Situada entre os EUA e a Rússia, a Groenlândia é vista há muito tempo como uma área de grande importância estratégica, particularmente no que diz respeito à segurança do Ártico.
Os EUA já possuem uma base militar na ilha, mas reduziram drasticamente sua presença no país. Diante das recentes ameaças de Trump, Alemanha, França, Reino Unido, Noruega, Holanda e Suécia chegaram a enviar tropas militares para a Groenlândia na quinta-feira (15).
De acordo com o governo alemão, a missão foi solicitada pela Dinamarca — que atualmente tem a custódia da Groelândia — para avaliar possíveis contribuições militares e reforçar a segurança na região. O presidente francês Emmanuel Macron anunciou o iminente destacamento de “recursos terrestres, aéreos e marítimos”.

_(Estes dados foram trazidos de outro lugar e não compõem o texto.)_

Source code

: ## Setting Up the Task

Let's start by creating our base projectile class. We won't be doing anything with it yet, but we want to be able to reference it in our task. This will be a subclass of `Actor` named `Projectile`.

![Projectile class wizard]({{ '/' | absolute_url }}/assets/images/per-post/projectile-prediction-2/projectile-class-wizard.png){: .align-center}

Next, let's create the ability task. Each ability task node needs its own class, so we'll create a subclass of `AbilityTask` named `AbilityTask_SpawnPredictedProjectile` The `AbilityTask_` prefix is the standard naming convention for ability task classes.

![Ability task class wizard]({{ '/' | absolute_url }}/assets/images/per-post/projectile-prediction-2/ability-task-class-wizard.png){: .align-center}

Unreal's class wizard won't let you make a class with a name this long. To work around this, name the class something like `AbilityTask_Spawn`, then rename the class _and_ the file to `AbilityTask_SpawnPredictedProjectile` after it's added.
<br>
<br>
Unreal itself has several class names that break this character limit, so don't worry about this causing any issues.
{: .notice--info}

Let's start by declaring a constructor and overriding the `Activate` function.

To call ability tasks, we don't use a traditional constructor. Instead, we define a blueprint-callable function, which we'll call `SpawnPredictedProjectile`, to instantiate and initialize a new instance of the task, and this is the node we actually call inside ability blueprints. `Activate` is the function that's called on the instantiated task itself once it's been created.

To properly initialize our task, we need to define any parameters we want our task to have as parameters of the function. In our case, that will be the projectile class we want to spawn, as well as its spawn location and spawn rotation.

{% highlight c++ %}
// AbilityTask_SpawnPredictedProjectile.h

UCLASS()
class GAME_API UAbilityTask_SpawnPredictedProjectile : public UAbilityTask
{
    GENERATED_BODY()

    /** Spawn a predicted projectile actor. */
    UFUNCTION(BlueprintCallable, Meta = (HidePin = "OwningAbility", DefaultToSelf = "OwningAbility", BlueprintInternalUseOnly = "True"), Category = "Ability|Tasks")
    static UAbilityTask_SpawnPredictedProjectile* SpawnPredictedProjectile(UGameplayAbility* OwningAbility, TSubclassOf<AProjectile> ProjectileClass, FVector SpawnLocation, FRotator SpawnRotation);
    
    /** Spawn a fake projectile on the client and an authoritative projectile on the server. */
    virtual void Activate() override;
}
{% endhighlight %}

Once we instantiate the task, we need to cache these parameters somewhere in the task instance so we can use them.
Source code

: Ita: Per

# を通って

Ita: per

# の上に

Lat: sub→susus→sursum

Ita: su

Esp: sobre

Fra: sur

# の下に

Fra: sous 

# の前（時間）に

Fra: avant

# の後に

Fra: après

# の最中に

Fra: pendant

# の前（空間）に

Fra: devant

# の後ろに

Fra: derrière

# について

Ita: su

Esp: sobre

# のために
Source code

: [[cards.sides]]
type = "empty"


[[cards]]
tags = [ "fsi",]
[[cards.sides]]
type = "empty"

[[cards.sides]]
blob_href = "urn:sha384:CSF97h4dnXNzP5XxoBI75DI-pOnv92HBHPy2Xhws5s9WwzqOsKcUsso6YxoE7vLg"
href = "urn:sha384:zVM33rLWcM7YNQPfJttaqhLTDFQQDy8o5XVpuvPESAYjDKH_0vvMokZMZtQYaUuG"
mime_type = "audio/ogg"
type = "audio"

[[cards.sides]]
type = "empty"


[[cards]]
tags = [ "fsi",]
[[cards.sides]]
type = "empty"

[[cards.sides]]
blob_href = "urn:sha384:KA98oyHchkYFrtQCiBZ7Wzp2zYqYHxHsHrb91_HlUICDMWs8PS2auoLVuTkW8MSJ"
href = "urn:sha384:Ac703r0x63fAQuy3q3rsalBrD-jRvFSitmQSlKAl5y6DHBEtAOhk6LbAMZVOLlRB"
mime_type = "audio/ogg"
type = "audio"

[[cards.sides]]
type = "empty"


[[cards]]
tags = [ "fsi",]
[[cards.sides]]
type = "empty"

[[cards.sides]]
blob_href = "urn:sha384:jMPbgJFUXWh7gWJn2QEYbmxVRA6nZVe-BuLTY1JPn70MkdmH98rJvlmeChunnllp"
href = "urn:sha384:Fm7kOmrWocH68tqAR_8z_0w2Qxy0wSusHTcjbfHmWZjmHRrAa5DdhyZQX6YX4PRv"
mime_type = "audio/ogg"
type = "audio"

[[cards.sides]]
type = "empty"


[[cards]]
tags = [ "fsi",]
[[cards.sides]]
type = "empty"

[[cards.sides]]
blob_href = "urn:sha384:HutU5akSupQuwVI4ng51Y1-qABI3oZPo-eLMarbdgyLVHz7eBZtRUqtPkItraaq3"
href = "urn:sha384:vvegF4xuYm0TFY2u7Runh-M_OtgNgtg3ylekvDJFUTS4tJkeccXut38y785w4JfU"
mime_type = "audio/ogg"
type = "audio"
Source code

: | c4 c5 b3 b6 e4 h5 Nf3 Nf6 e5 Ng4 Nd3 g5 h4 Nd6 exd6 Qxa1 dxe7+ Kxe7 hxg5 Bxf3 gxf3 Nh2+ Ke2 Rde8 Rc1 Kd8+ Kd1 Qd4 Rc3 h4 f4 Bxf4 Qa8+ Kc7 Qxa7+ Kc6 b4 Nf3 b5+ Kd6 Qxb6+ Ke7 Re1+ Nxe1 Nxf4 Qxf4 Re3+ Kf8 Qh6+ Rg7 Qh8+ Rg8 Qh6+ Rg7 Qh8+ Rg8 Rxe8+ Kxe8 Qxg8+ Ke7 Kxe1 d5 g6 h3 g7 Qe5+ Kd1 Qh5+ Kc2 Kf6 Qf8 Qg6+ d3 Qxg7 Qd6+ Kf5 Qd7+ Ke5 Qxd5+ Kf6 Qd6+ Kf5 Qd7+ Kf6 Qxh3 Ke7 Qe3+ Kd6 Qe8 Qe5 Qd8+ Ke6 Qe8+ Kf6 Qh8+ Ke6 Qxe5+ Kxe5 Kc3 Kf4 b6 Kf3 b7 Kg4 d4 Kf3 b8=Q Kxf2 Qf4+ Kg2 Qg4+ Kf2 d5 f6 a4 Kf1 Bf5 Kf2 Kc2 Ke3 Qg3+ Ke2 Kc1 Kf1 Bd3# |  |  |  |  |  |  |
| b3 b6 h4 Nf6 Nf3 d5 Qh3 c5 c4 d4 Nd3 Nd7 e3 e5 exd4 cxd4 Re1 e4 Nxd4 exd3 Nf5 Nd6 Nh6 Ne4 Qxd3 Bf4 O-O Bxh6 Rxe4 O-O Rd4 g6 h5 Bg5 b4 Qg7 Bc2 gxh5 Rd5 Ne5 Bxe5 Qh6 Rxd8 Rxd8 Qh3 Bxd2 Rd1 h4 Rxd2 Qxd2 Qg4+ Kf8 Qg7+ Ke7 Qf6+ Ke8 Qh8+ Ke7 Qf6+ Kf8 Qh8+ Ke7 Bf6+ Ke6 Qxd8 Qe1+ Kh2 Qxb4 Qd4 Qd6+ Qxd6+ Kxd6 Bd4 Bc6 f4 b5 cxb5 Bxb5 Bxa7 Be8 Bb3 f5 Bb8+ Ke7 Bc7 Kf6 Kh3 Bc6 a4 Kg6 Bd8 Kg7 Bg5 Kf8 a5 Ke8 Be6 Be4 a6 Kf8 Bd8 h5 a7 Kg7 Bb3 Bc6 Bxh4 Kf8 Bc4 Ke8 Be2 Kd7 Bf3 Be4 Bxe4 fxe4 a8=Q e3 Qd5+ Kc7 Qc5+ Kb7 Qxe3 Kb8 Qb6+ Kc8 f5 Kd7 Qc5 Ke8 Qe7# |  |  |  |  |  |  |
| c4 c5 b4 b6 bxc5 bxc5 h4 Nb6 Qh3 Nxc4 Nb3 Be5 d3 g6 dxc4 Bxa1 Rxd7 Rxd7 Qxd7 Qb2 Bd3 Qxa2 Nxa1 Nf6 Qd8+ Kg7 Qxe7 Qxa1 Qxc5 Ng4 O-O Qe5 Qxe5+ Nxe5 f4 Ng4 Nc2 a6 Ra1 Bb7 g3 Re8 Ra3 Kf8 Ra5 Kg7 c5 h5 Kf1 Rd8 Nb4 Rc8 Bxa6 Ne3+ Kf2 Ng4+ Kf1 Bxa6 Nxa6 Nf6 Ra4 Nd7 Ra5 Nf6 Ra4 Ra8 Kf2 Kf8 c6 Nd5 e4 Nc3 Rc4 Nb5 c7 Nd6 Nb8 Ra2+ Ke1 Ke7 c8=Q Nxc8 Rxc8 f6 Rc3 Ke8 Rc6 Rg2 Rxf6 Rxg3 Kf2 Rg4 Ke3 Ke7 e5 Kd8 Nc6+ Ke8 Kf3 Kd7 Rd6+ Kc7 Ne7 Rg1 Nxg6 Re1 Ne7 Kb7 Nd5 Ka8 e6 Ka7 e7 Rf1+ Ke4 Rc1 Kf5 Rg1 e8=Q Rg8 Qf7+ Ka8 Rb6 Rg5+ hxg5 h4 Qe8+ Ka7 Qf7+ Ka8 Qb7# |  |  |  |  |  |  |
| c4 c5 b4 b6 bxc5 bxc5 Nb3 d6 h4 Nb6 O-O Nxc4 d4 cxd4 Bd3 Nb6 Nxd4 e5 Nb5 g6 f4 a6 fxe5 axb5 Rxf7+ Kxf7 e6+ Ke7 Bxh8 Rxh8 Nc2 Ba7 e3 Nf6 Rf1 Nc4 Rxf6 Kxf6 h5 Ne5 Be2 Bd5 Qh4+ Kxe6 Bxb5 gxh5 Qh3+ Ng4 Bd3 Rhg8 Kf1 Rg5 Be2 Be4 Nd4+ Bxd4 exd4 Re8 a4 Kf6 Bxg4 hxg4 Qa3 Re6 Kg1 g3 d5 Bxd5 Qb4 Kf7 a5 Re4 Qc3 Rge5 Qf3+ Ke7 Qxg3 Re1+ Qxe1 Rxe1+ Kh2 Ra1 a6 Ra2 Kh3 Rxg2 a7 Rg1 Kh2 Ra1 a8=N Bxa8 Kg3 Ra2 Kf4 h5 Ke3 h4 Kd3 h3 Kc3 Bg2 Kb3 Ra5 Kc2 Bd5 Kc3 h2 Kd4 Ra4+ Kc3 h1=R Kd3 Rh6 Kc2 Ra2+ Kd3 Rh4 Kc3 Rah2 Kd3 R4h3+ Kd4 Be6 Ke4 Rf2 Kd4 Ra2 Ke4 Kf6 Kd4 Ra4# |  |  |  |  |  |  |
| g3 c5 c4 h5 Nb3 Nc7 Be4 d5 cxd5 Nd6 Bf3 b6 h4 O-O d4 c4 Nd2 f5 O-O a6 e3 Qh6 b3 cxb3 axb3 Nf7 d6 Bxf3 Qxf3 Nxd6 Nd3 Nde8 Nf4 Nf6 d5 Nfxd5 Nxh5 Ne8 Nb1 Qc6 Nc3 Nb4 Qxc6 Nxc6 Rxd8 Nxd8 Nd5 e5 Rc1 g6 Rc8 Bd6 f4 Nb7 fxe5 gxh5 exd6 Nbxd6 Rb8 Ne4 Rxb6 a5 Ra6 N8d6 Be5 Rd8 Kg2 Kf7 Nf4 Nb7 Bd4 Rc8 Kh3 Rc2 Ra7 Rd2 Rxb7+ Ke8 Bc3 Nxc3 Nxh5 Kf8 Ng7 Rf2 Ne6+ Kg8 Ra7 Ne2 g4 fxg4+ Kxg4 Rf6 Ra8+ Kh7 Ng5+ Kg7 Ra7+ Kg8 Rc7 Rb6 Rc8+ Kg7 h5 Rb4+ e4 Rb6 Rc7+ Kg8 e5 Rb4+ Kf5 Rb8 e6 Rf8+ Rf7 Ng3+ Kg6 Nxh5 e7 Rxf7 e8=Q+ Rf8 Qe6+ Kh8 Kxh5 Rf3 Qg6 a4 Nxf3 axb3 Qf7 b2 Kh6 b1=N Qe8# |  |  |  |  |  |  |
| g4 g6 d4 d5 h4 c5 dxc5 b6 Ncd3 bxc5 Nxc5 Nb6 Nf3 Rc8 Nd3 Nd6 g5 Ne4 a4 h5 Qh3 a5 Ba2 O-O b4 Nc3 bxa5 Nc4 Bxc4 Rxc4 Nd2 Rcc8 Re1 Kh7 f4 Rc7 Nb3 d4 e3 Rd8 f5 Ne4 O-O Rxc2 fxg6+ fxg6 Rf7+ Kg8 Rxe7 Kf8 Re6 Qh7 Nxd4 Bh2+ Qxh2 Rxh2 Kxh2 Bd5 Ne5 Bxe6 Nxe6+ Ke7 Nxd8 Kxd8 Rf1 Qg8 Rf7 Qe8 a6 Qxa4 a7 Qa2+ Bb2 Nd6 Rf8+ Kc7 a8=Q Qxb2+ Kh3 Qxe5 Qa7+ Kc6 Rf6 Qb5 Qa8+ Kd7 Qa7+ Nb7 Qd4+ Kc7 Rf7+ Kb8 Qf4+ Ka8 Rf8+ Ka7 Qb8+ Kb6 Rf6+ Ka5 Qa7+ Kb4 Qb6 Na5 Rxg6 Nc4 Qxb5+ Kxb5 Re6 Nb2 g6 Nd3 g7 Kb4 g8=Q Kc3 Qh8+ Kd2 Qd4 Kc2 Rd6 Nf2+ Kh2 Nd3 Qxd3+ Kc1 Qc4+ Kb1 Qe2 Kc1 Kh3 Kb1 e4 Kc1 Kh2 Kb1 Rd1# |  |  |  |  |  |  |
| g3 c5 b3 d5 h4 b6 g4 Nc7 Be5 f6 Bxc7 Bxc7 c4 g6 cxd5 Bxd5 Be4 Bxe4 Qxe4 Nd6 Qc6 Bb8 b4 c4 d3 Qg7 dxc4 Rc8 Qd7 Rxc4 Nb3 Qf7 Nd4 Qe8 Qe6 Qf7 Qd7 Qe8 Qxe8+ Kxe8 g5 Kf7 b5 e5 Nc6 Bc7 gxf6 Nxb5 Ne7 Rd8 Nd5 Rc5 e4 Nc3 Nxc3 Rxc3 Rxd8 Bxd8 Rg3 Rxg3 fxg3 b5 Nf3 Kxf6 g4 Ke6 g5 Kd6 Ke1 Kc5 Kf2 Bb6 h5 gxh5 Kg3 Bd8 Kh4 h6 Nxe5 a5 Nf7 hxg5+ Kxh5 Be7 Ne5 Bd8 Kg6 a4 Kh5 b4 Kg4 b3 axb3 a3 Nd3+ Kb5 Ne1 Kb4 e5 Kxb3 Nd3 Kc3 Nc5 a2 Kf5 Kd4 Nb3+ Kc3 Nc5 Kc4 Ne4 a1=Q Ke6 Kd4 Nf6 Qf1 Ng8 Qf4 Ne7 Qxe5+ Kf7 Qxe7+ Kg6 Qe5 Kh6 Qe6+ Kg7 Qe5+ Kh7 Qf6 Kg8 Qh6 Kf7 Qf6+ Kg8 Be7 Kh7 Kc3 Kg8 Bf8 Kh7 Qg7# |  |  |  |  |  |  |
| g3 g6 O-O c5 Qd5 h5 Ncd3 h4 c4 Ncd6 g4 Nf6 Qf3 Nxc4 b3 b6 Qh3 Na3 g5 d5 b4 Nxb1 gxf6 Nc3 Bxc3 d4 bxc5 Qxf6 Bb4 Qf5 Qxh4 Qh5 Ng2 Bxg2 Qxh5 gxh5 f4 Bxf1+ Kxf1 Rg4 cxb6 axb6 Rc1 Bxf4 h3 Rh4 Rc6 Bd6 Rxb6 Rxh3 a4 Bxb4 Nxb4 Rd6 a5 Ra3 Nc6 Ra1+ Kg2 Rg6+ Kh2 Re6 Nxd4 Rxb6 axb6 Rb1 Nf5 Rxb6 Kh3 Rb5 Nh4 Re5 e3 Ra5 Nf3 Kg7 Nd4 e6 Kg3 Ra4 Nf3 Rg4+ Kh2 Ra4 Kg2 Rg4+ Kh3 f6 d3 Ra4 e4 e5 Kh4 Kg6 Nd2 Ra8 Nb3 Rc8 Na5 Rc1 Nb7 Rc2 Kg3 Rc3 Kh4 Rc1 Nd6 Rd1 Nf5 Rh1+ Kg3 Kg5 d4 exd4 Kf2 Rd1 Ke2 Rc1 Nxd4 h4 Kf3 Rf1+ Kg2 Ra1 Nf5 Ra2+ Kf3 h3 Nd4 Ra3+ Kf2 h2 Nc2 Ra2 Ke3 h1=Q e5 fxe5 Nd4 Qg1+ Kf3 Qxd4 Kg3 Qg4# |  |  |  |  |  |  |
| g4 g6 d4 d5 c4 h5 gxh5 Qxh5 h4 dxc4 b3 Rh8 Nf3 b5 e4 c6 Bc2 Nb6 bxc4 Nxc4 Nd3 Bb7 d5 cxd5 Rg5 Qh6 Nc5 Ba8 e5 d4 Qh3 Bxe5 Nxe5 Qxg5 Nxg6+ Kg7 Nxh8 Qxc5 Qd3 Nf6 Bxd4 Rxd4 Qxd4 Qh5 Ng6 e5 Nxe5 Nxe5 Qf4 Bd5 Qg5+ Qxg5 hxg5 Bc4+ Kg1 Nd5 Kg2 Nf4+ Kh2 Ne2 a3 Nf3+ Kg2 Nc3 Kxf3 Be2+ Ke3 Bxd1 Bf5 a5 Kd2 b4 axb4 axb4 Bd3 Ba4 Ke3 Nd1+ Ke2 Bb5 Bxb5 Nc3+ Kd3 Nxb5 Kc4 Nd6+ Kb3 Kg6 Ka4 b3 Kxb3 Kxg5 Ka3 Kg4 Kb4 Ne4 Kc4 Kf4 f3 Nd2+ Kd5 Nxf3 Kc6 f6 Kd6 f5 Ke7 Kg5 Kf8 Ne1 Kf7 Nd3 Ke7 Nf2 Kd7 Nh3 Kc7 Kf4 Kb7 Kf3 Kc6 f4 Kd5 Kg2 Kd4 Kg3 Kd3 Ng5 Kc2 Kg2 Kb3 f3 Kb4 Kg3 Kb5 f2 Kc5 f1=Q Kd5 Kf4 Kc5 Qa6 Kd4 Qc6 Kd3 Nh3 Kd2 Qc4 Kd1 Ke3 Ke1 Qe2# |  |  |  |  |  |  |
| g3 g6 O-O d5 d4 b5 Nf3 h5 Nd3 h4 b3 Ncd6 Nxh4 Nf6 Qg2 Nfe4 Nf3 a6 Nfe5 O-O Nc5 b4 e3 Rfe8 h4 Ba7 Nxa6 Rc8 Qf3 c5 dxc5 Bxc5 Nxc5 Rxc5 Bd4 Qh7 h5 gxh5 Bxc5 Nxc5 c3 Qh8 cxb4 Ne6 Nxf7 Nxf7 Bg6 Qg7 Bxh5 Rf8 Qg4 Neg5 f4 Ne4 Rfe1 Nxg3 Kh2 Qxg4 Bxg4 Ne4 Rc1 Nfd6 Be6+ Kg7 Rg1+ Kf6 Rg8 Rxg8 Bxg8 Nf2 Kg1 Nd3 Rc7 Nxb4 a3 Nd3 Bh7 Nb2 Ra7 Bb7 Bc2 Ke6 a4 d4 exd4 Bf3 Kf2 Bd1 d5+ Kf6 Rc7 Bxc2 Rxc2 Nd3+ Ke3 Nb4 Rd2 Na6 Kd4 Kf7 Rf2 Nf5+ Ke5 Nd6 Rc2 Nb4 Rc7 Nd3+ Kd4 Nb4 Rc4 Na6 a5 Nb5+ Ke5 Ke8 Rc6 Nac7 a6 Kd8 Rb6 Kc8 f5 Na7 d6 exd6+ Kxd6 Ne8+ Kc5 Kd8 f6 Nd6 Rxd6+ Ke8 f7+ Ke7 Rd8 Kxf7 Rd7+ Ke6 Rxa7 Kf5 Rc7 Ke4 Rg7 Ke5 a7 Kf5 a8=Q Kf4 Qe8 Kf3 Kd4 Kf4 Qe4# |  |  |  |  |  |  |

Em resposta, a porta-voz do governo dos EUA, Karoline Leavitt, afirmou que o envio das tropas europeias para a região não muda a posição de Trump. “Não acho que tropas europeias influenciem o processo de decisão do presidente, nem o objetivo de adquirir a Groenlândia”, disse na véspera.
No início dessa semana, o republicano havia zombado das capacidades defensivas da ilha do Ártico, afirmando que os EUA a obterão “de um jeito ou de outro”.
“Se não tomarmos a Groenlândia, a Rússia ou a China o farão, e não vou deixar isso acontecer. Eu gostaria de fazer um acordo com eles, é mais fácil. Mas a teremos de um jeito ou de outro. (…) A Groenlândia deveria fazer um acordo [com os EUA], porque eles não querem ver a Rússia ou a China dominar. (…) E sabe qual a defesa da Groenlândia? Basicamente dois trenós puxados por cachorros”, afirmou Trump na ocasião.
Apoio de Democratas
Além da Dinamarca e da Groenlândia, outros países se opõem aos seus planos, e muitos nos Estados Unidos expressaram ceticismo quanto a uma possível aquisição da ilha.
Na sexta-feira (16), uma delegação bipartidária do Congresso dos EUA visitou a Groenlândia para demonstrar seu apoio ao território.
O grupo de 11 parlamentares incluía republicanos que expressaram preocupação com os apelos do presidente para que os Estados Unidos adquiram a Groenlândia por razões de segurança nacional. Eles se reuniram com membros do parlamento, bem como com a primeira-ministra dinamarquesa, Mette Frederiksen, e seu homólogo groenlandês, Jens-Frederik Nielsen. Com informações da BBC Brasil e g1.
O líder do grupo, o senador democrata Chris Coons, disse que a viagem tinha como objetivo ouvir os moradores locais e levar suas opiniões a Washington “para amenizar a situação”.
Otan em risco
A Dinamarca alertou que uma ação militar significaria o fim da Organização do Tratado do Atlântico Norte (Otan), a aliança de defesa transatlântica da qual os Estados Unidos são o membro mais influente.
A Otan baseia-se no princípio de que os aliados devem ajudar-se mutuamente em caso de ataque externo; nunca houve a possibilidade de um membro usar a força contra outro.
Os aliados europeus juntaram-se à Dinamarca no apoio à aliança. Afirmaram também que a região do Ártico é igualmente importante para eles e que a sua segurança deve ser uma responsabilidade conjunta da Otan, com a participação dos Estados Unidos.